In its recently released, biannual, Global Economic Prospects (GEP) report, the World Bank issued a warning that the current debt wave (the 4th in the past 50 years) is the largest, fastest-growing and most broad-based. It shows that in 2018, the total debt in “Emerging Markets and Developing Economies” rose to almost 170% of GDP. It warned that even though historically low-interest rates were making debts more manageable, the opportunity for a major financial crisis still very much exists. Generally speaking, history shows us that low global interest rates provide a very precarious form of protection against the financial crisis. The new and extensive use of negative interest rates most certainly will exacerbate the situation further.
China is proportionately responsible for the bulk of the debt and overall the debt has seen an increase of 54 percentage points of GDP since 2010. The GEP projects a GDP increase from 2.4% to 2.5% this year. Turmoil in some emerging and developing economies could affect the projection, but the slight increase is based on anticipated improvement in some large emerging economies that struggled in 2019, namely Argentina, Mexico, and Turkey. The report determined that the “rebound is not broad-based; instead, it assumes the improved performance of a small number of large economies, some of which are emerging from a period of substantial weakness. About a third of the emerging market and developing economies are projected to decelerate this year due to weaker-than-expected exports and investment.”

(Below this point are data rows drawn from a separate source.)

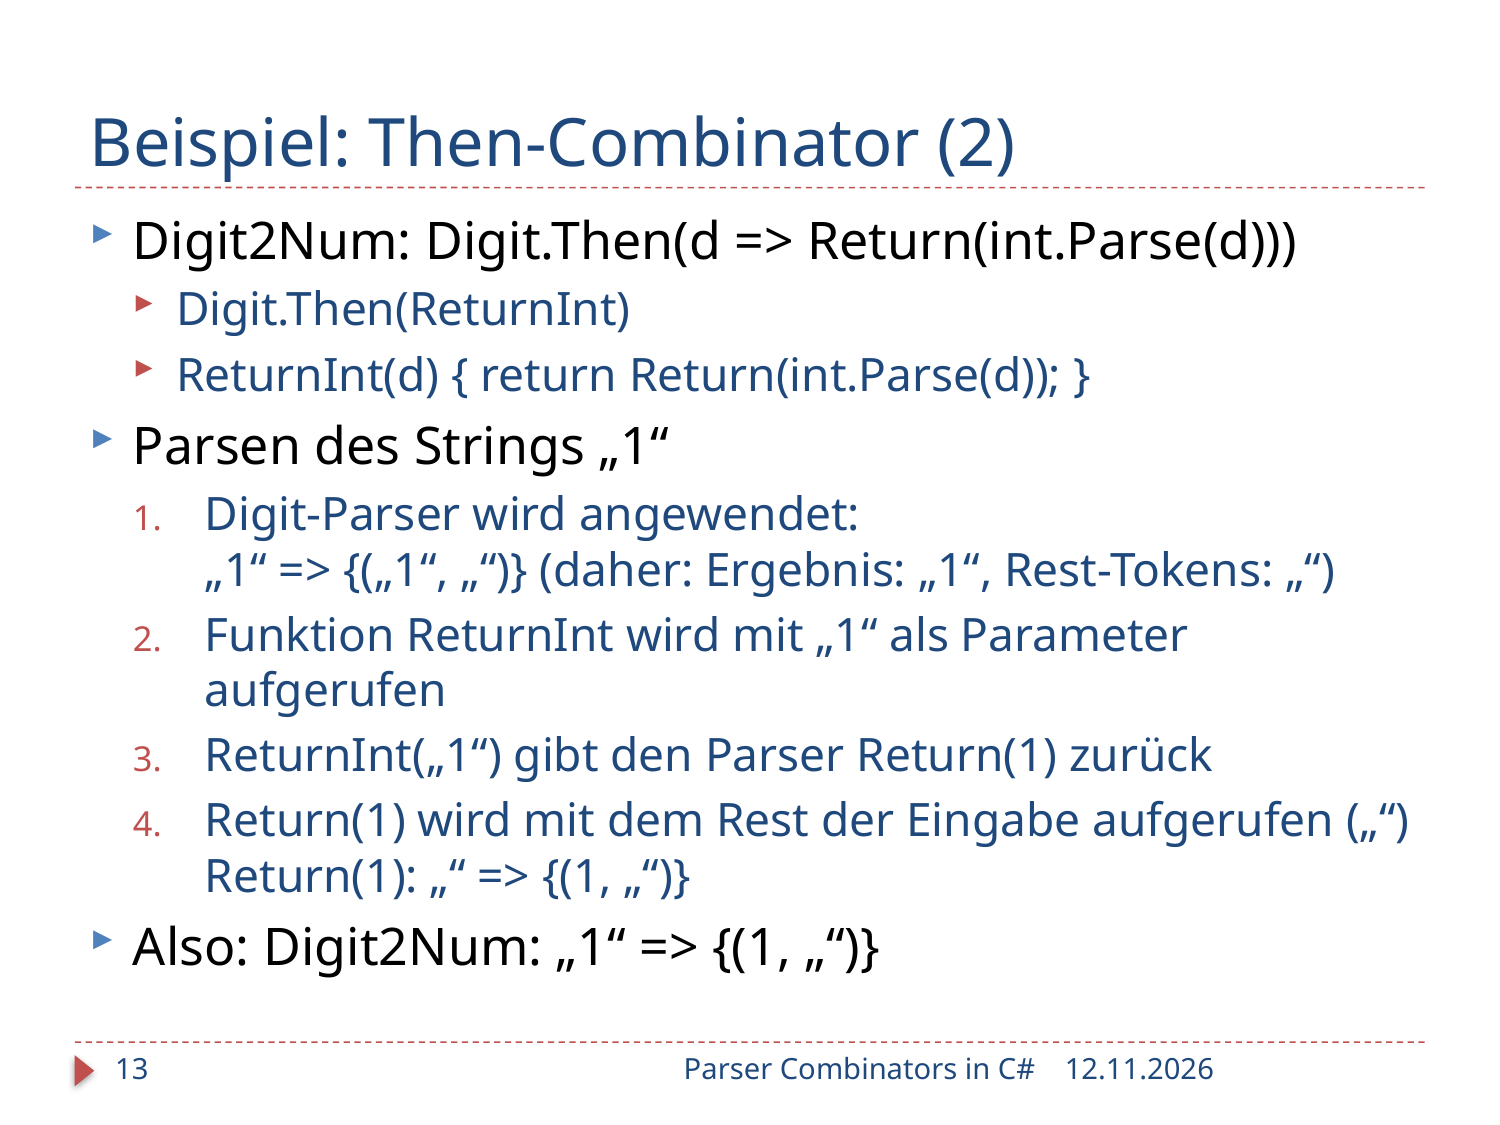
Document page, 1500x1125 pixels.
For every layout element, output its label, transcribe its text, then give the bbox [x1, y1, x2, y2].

slide_number 13 [100, 1042, 426, 1103]
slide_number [1051, 1042, 1426, 1103]
title Beispiel: Then-Combinator (2) [75, 24, 1425, 188]
list Digit2Num: Digit.Then(d => Return(int.Parse(d))) Digit.Then(ReturnInt) ReturnInt(d) { return Return(int.Parse(d)); } Parsen des Strings „1“ Digit-Parser wird angewendet: „1“ => {(„1“, „“)} (daher: Ergebnis: „1“, Rest-Tokens: „“) Funktion ReturnInt wird mit „1“ als Parameter aufgerufen ReturnInt(„1“) gibt den Parser Return(1) zurück Return(1) wird mit dem Rest der Eingabe aufgerufen („“) Return(1): „“ => {(1, „“)} Also: Digit2Num: „1“ => {(1, „“)} [75, 200, 1425, 1010]
footer Parser Combinators in C# [475, 1042, 1051, 1103]
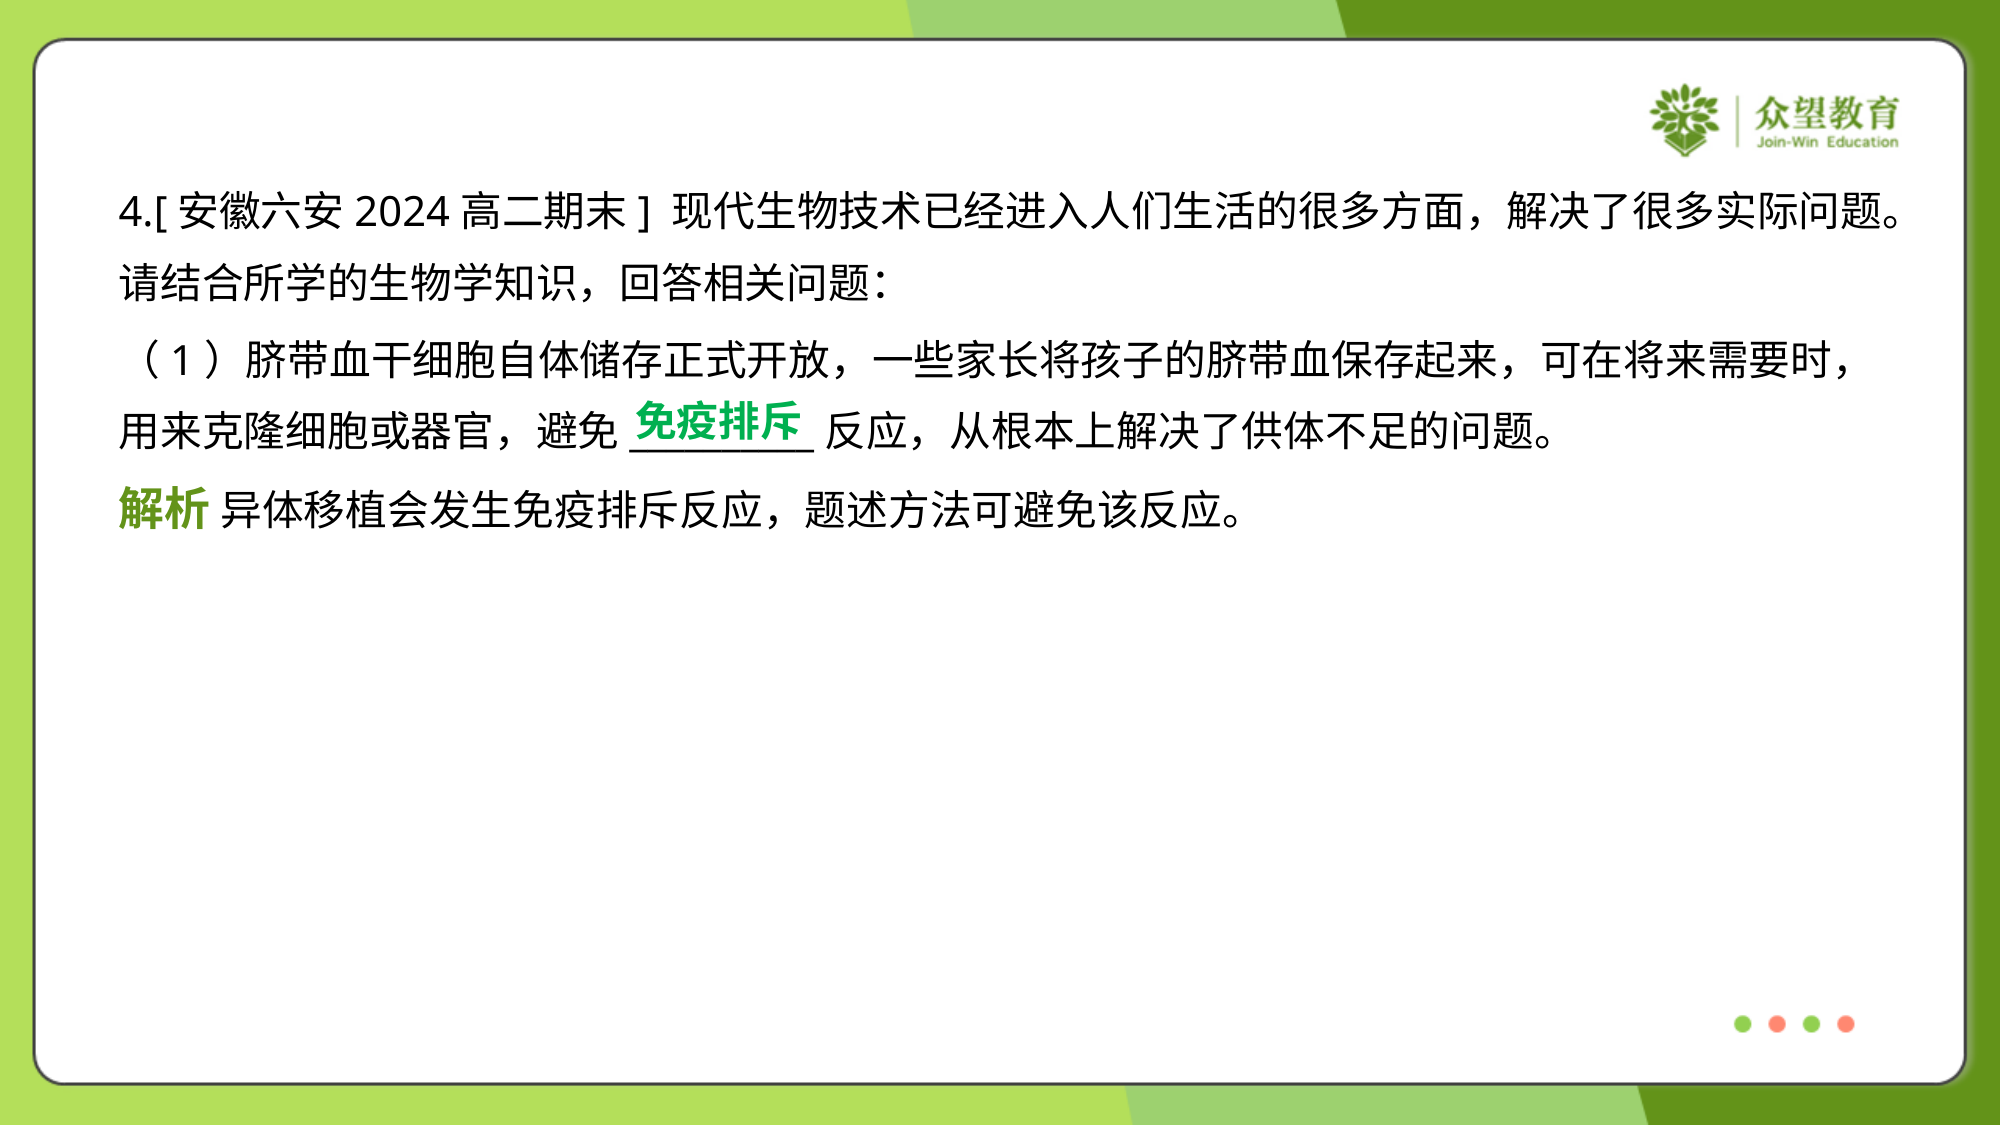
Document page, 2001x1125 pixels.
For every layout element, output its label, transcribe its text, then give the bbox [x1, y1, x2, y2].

The World Bank’s biggest concern is that excessive borrowing could be stemming from the recent history of financial distress, with each crash preceded by an accumulation of debt. “The buildup since 2010 had been concentrated in emerging and developing countries rather than in advance nations.” 80 % of the total debt of emerging and developing economies was found to be higher in 2018 compared to 2010. Again, the World Bank is concerned, due to the fact they had been “navigating dangerous waters” because the current wave of borrowing had coincided with a decade of repeated growth disappointments. Already indebted countries will now be confronted by weaker growth prospects in an already fragile global economic environment.
The World Bank issued a suggestion that countries anticipating lower GDP do everything in their power to build resilient monetary and fiscal frameworks, institute robust supervisory and regulatory regimes, and follow transparent debt management policies. As a final warning, it stated, “…high debt carries significant risks for emerging and developing economies, as it makes them more vulnerable to external shocks. The rollover of existing debt can become increasingly difficult during periods of financial stress, potentially leading to a crisis.”